You can find tutorials for using GBM with R, Python, and Flow at the following location: https://github.com/h2oai/h2o-3/tree/master/h2o-docs/src/product/tutorials/gbm.

GBM Algorithm

H2O’s Gradient Boosting Algorithms follow the algorithm specified by Hastie et al (2001):

Initialize \(f_{k0} = 0, k=1,2,…,K\)

For \(m=1\) to \(M\):

  1. Set \(p_{k}(x)=\frac{e^{f_{k}(x)}}{\sum_{l=1}^{K}e^{f_{l}(x)}},k=1,2,…,K\)

  2. For \(k=1\) to \(K\):

    1. Compute \(r_{ikm}=y_{ik}-p_{k}(x_{i}),i=1,2,…,N\)
    2. Fit a regression tree to the targets \(r_{ikm},i=1,2,…,N\), giving terminal regions \(R_{jim},j=1,2,…,J_{m}\)
    3. Compute \(\gamma_{jkm}=\frac{K-1}{K} \frac{\sum_{x_{i} \in R_{jkm}}(r_{ikm})}{\sum_{x_{i} \in R_{jkm}}|r_{ikm}|(1-|r_{ikm})},j=1,2,…,J_m\).
    4. Update \(f_{km}(x)=f_{k,m-1}(x)+\sum_{j=1}^{J_m}\gamma_{jkm} I(x\in R_{jkm})\).

Output \(\hat{f_{k}}(x)=f_{kM}(x),k=1,2,…,K\)

Be aware that the column type affects how the histogram is created and the column type depends on whether rows are excluded or assigned a weight of 0. For example:

val weight 1 1 0.5 0 5 1 3.5 0

The above vec has a real-valued type if passed as a whole, but if the zero-weighted rows are sliced away first, the integer weight is used. The resulting histogram is either kept at full nbins resolution or potentially shrunk to the discrete integer range, which affects the split points.

For more information about the GBM algorithm, refer to the Gradient Boosted Machines booklet.

Binning In GBM

Is the binning range-based or percentile-based?

It’s range based, and re-binned at each tree split. NAs always “go to the left” (smallest) bin. There’s a minimum observations required value (default 10). There has to be at least 1 FP ULP improvement in error to split (all-constant predictors won’t split). nbins is at least 1024 at the top-level, and divides by 2 down each level until you hit the nbins parameter (default: 20). Categoricals use a separate, more aggressive, binning range.
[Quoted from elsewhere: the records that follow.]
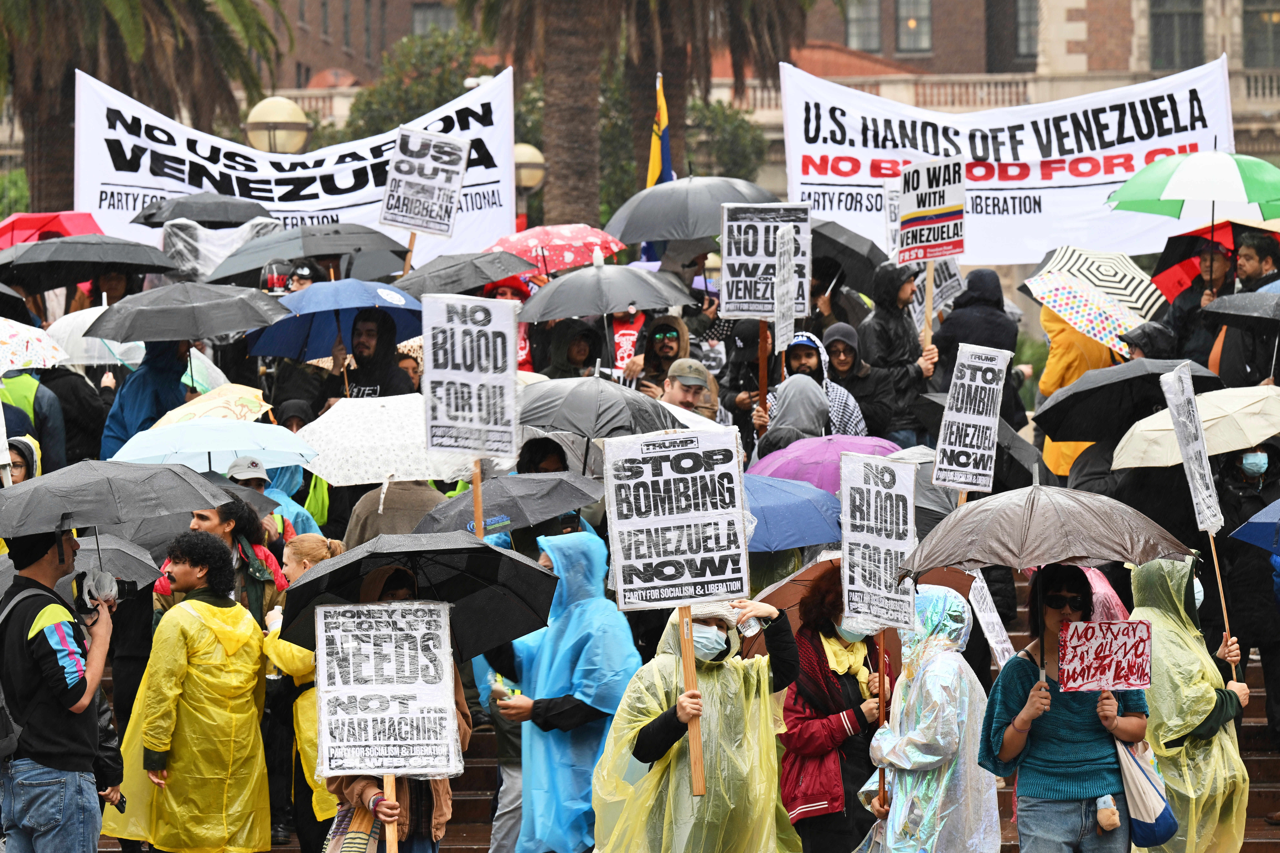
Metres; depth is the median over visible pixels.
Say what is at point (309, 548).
woman
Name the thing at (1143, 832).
tote bag
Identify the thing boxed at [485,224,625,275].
umbrella
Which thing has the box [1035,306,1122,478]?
person
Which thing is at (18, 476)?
person
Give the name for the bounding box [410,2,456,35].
window
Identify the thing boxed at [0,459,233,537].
black umbrella
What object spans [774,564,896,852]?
woman
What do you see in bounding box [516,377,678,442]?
black umbrella
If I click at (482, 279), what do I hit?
black umbrella
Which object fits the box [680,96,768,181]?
tree
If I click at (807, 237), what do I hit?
protest sign
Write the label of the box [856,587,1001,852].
person
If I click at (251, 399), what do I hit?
umbrella
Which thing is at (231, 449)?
umbrella
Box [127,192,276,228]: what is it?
black umbrella
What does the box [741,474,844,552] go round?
umbrella
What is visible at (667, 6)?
palm tree
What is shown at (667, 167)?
flag
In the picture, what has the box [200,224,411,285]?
black umbrella
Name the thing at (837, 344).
person
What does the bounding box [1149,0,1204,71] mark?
window
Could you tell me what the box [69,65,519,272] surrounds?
banner
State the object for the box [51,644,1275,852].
staircase
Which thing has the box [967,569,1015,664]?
protest sign
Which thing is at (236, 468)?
person
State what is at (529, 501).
black umbrella
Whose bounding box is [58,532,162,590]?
black umbrella
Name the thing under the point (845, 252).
black umbrella
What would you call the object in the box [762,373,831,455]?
person
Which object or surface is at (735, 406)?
person
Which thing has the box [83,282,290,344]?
black umbrella
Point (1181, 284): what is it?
red umbrella
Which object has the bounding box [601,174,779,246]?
black umbrella
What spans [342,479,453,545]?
person
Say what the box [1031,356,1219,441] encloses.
black umbrella
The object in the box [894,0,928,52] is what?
window
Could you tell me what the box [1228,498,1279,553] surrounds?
umbrella
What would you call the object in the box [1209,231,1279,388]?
man
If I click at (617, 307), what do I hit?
black umbrella
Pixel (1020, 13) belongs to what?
window
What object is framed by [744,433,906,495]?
umbrella
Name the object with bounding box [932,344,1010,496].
protest sign
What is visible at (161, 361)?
person
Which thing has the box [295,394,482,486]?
umbrella
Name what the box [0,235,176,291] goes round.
black umbrella
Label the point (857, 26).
window
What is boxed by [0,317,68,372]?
umbrella
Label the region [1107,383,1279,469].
umbrella
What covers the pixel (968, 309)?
person
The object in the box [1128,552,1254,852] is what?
person
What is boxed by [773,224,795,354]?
protest sign
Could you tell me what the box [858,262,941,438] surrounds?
person
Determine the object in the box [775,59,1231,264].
banner
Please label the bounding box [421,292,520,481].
protest sign
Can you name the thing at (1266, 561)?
person
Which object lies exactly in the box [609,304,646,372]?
person
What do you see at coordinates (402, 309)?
umbrella
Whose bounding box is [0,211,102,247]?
red umbrella
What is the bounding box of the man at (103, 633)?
[0,522,122,852]
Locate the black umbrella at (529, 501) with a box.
[412,472,604,537]
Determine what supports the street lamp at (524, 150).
on the ground
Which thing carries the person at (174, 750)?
on the staircase
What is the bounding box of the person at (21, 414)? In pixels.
[0,370,66,473]
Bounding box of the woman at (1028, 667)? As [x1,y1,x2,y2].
[975,564,1150,852]
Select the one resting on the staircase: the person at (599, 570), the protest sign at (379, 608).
the person at (599, 570)
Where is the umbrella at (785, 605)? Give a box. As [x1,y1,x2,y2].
[742,556,976,654]
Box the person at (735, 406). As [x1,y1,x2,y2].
[717,319,781,439]
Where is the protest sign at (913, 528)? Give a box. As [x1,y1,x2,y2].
[840,453,917,637]
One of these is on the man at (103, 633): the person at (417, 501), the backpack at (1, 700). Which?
the backpack at (1, 700)
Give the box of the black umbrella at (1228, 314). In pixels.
[1200,291,1279,326]
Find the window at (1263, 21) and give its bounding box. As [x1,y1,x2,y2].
[1241,0,1279,69]
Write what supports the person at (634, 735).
on the staircase
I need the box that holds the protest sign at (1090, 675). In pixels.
[1059,618,1153,693]
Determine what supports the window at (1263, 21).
in the building
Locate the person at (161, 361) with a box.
[100,340,197,458]
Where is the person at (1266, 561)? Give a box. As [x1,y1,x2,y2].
[1215,438,1279,744]
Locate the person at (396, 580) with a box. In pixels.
[318,556,470,852]
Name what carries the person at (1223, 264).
on the staircase
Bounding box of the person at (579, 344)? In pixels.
[542,318,604,379]
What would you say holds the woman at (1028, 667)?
on the staircase
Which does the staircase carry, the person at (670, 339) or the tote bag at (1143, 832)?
the person at (670, 339)
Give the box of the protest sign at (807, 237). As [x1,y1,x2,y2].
[718,201,812,324]
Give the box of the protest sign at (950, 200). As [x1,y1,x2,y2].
[898,153,968,351]
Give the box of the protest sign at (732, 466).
[599,430,749,796]
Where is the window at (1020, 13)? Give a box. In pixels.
[1015,0,1040,57]
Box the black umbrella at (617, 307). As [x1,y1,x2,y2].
[517,263,693,322]
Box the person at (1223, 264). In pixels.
[1162,236,1237,362]
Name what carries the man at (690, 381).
on the staircase
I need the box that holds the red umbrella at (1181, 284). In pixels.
[1150,216,1279,302]
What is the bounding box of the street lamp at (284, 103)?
[245,95,312,154]
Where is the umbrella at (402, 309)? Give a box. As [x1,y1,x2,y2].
[246,278,425,361]
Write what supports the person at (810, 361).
on the staircase
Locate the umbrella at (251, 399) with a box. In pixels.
[147,382,276,427]
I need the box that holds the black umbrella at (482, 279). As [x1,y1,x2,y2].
[394,251,533,298]
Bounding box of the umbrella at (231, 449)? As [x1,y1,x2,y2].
[108,418,320,473]
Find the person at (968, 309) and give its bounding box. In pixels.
[932,267,1019,385]
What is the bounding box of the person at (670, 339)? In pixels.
[629,313,698,395]
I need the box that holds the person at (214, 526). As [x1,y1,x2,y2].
[151,494,289,626]
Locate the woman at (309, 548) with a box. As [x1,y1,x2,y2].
[259,536,349,852]
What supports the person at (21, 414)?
on the staircase
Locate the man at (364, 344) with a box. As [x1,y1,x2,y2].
[323,307,416,400]
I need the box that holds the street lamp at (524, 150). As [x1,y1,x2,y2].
[512,142,545,193]
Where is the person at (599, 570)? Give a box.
[480,533,639,852]
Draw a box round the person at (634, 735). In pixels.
[589,591,803,852]
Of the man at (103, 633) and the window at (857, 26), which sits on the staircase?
the man at (103, 633)
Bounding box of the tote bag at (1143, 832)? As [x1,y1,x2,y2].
[1114,730,1178,848]
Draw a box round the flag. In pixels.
[645,74,674,187]
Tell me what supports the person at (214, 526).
on the staircase
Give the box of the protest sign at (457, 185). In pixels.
[379,125,470,240]
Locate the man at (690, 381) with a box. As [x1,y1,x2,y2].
[660,358,721,421]
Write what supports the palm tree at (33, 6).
on the ground
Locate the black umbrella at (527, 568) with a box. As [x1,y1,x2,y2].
[274,532,560,663]
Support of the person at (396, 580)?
on the staircase
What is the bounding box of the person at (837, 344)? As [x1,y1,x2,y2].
[821,324,890,439]
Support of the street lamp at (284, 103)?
on the ground
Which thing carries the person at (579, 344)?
on the staircase
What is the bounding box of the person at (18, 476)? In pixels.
[4,435,42,484]
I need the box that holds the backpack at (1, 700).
[0,584,43,759]
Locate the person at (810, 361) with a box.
[764,327,867,440]
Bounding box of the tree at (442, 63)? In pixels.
[337,23,493,142]
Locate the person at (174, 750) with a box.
[109,534,275,852]
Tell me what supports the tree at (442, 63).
on the ground
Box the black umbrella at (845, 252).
[809,218,891,293]
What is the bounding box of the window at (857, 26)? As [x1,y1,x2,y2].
[844,0,882,52]
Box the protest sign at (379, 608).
[312,599,462,779]
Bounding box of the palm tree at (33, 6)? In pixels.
[0,0,294,209]
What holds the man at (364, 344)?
on the staircase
Re-binning means, eg, suppose your column C1 data is: {1,1,2,4,8,16,100,1000}. Then a 20-way binning will use the range from 1 to 1000, bin by units of 50. The first binning will be a lumpy: {1,1,2,4,8,16},{100},{47_empty_bins},{1000}. Suppose the split peels out the {1000} bin from the rest.
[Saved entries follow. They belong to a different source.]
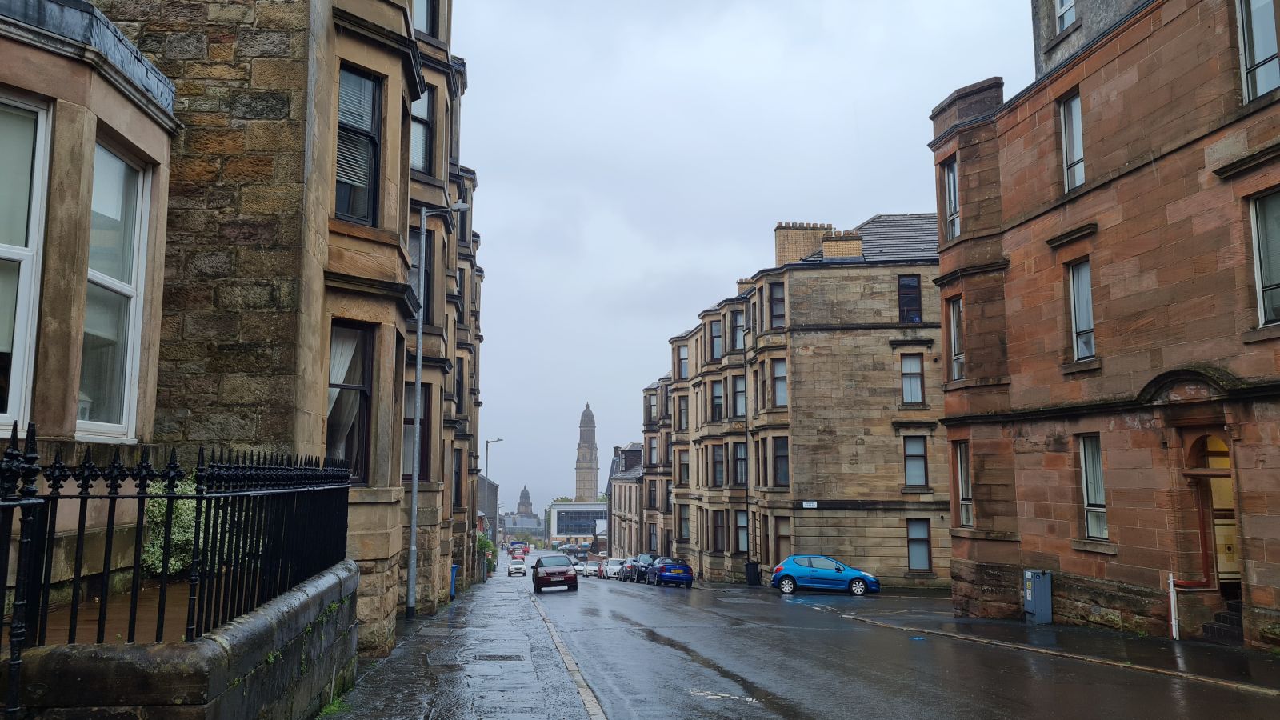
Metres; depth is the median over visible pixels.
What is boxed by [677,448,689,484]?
window
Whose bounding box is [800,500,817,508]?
street sign
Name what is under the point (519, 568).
white car
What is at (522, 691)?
pavement
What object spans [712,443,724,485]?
window
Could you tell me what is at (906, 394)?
window
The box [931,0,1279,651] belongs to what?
brick building
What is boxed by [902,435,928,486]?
window
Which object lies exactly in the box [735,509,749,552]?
window
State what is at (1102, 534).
window
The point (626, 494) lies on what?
distant building
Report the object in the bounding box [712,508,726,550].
window
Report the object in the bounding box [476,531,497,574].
shrub
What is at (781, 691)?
road
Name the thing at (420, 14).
window
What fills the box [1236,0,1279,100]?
window
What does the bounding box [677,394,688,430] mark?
window
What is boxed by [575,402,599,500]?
tower
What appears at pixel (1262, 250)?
window
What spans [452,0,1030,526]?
sky
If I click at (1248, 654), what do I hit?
pavement
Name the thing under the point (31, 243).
window
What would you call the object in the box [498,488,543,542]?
distant building
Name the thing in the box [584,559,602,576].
white car
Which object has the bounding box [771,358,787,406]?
window
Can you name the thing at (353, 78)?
window
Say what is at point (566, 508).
modern building
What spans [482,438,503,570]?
street lamp
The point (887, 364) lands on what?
stone building
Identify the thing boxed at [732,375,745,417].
window
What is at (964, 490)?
window
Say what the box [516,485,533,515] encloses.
church tower
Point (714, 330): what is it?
window
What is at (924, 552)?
window
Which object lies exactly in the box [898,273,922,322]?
window
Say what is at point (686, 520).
window
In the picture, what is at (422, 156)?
window
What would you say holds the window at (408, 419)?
in the stone building at (359, 268)
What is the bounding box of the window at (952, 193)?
[942,159,959,239]
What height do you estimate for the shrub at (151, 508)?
1.105 m
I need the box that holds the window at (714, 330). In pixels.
[710,317,722,359]
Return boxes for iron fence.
[0,429,355,696]
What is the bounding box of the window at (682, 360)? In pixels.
[678,344,687,379]
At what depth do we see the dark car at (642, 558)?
54.77 m
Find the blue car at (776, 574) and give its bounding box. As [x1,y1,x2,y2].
[770,554,880,594]
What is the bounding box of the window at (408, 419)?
[402,384,430,482]
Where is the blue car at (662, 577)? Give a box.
[648,556,693,587]
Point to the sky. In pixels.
(737, 259)
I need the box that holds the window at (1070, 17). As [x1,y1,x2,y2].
[1054,0,1076,32]
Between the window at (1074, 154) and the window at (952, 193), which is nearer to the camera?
the window at (1074, 154)
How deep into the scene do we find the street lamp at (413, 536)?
20.08 m
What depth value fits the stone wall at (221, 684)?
5.52 m
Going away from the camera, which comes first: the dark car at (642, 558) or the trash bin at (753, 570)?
the trash bin at (753, 570)
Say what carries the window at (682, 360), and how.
in the stone building at (887, 364)
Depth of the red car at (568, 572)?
39.51 m
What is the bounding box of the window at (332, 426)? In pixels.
[326,322,372,481]
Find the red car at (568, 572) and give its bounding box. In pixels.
[532,552,578,592]
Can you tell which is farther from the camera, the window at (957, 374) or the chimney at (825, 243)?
the chimney at (825, 243)
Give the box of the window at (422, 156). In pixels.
[409,84,435,174]
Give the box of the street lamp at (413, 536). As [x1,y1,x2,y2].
[404,204,463,618]
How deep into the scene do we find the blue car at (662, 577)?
46.46 m
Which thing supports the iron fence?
attached to the stone wall at (221, 684)
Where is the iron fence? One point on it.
(172, 497)
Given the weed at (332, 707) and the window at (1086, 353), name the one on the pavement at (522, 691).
the weed at (332, 707)
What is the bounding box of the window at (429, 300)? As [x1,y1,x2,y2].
[411,224,435,325]
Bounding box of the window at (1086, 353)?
[1067,258,1095,363]
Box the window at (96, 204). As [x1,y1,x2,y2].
[78,138,150,441]
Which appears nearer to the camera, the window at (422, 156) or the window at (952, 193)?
the window at (422, 156)
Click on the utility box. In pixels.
(1033, 586)
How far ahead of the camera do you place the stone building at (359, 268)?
11.17 m
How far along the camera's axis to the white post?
15.94 m
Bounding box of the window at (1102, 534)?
[1078,433,1108,541]
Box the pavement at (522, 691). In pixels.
[321,566,600,719]
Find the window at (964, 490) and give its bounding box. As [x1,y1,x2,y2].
[954,440,972,527]
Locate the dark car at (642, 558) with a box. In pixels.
[624,553,655,582]
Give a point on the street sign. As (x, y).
(809, 503)
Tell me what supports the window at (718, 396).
in the stone building at (887, 364)
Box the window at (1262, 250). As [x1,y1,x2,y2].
[1248,188,1279,325]
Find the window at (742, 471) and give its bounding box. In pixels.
[733,443,747,486]
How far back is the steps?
15.58 m
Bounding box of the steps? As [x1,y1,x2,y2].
[1202,599,1243,644]
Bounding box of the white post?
[1167,572,1179,640]
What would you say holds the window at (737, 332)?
in the stone building at (887, 364)
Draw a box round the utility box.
[1023,569,1052,622]
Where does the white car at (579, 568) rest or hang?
on the road
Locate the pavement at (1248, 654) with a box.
[819,598,1279,693]
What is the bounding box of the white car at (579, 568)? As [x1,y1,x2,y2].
[572,560,587,574]
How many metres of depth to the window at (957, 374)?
22.90 m
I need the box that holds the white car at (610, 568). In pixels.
[600,559,619,578]
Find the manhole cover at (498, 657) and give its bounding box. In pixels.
[470,652,523,661]
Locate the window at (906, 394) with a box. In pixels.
[900,352,923,404]
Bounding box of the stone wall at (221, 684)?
[1,560,359,719]
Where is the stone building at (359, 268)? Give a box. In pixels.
[82,0,485,654]
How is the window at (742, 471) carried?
in the stone building at (887, 364)
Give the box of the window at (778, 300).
[768,282,784,328]
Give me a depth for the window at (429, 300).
20.17 m
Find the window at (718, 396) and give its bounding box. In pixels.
[711,379,723,420]
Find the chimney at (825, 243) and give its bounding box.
[820,231,863,258]
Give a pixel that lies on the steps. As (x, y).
(1223, 616)
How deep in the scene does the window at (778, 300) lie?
39.33 m
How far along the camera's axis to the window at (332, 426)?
12.75 m
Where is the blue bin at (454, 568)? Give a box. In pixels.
[448,564,458,597]
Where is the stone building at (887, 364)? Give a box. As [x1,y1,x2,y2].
[639,209,946,590]
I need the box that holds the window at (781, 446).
[772,436,789,485]
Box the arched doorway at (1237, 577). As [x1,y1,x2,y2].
[1188,432,1241,595]
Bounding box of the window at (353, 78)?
[334,63,381,225]
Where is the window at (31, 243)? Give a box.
[0,92,51,431]
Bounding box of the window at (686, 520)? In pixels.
[678,504,690,540]
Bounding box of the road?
[517,567,1279,719]
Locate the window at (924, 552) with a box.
[906,519,931,570]
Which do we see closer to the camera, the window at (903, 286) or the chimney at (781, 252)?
the window at (903, 286)
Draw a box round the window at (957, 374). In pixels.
[947,299,964,380]
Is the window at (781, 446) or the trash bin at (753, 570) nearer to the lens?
the window at (781, 446)
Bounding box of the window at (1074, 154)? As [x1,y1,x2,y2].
[1059,92,1084,192]
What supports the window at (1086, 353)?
in the brick building at (1121, 540)
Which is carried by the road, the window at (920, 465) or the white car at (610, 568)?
the white car at (610, 568)
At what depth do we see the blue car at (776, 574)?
33.32 m
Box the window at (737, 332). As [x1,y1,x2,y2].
[730,310,743,350]
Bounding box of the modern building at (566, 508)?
[549,500,609,546]
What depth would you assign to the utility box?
20.05 m
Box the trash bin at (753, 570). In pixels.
[744,560,760,586]
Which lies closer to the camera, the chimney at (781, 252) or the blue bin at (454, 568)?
the blue bin at (454, 568)
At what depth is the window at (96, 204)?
8.04 m
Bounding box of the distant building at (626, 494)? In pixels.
[607,441,646,561]
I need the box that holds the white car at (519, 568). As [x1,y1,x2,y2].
[507,558,527,575]
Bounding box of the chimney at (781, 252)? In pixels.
[774,222,831,264]
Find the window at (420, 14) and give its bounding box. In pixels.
[412,0,438,36]
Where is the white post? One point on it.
(1172, 602)
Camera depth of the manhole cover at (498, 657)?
12.66 m
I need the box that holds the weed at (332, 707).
[316,684,356,719]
Next layer in the tree for the left-split has value from 1 to 100 (not 1000!) and so re-bins in units of 5: {1,1,2,4},{8},{},{16},{lots of empty bins}{100} (the RH split has the single value 1000).

And so on: important dense ranges with split essentially logrithmeticaly at each layer.
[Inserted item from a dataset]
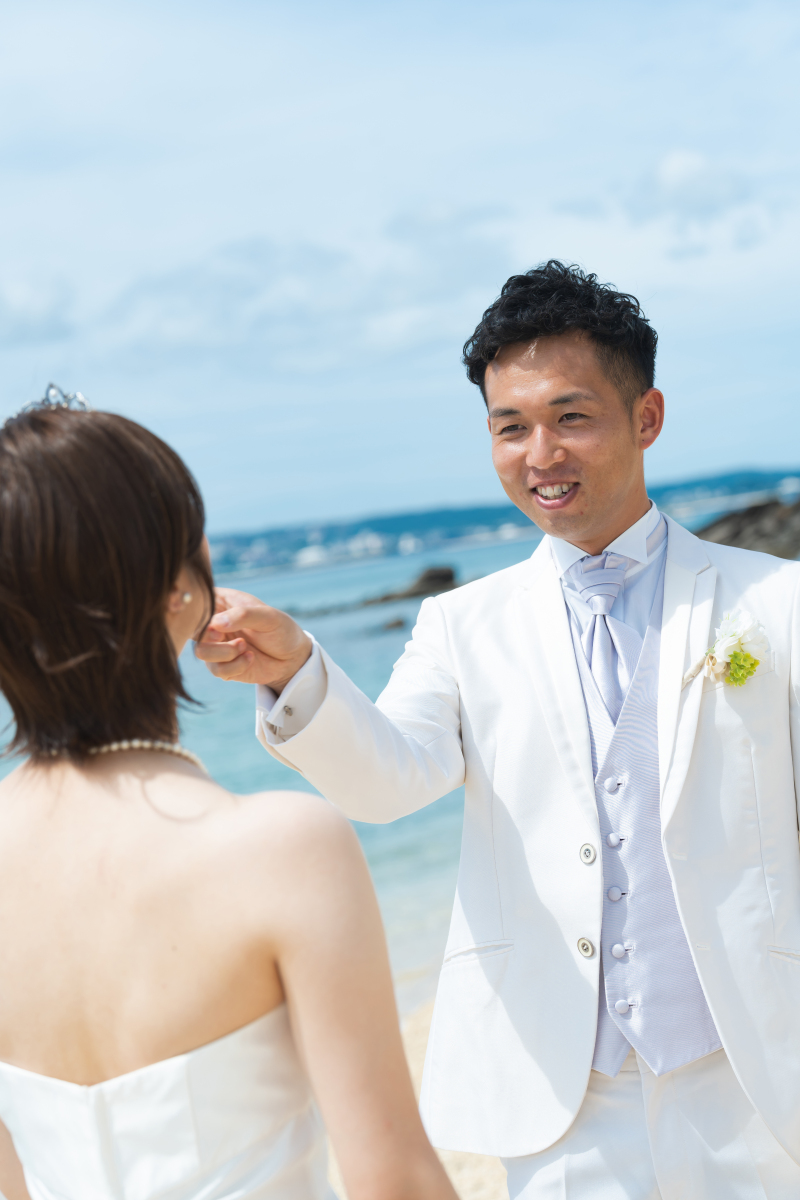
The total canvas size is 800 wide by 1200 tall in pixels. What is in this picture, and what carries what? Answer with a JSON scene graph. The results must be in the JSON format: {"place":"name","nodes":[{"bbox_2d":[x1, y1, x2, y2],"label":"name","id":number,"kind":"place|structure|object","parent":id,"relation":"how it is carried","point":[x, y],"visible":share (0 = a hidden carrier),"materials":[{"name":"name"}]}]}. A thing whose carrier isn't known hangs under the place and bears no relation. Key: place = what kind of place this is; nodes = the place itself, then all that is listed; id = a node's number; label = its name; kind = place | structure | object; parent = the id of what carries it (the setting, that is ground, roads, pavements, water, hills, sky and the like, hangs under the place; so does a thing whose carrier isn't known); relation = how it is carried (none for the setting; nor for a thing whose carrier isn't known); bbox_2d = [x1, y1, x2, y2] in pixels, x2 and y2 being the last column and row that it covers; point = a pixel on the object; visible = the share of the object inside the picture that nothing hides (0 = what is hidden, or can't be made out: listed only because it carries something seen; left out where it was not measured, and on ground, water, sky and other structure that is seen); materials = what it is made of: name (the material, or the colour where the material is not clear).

What should I do if my variables are long skewed in the tail and might have large outliers?

You can try adding a new predictor column which is either pre-binned (e.g. as a categorical - “small”, “median”, and “giant” values), or a log-transform - plus keep the old column.

References

Dietterich, Thomas G, and Eun Bae Kong. “Machine Learning Bias, Statistical Bias, and Statistical Variance of Decision Tree Algorithms.” ML-95 255 (1995).

Elith, Jane, John R Leathwick, and Trevor Hastie. “A Working Guide to Boosted Regression Trees.” Journal of Animal Ecology 77.4 (2008): 802-813

Friedman, Jerome H. “Greedy Function Approximation: A Gradient Boosting Machine.” Annals of Statistics (2001): 1189-1232.

Friedman, Jerome, Trevor Hastie, Saharon Rosset, Robert Tibshirani, and Ji Zhu. “Discussion of Boosting Papers.” Ann. Statist 32 (2004): 102-107

Friedman, Jerome, Trevor Hastie, and Robert Tibshirani. “Additive Logistic Regression: A Statistical View of Boosting (With Discussion and a Rejoinder by the Authors).” The Annals of Statistics 28.2 (2000): 337-407

Hastie, Trevor, Robert Tibshirani, and J Jerome H Friedman. The Elements of Statistical Learning. Vol.1. N.p., page 339: Springer New York, 2001.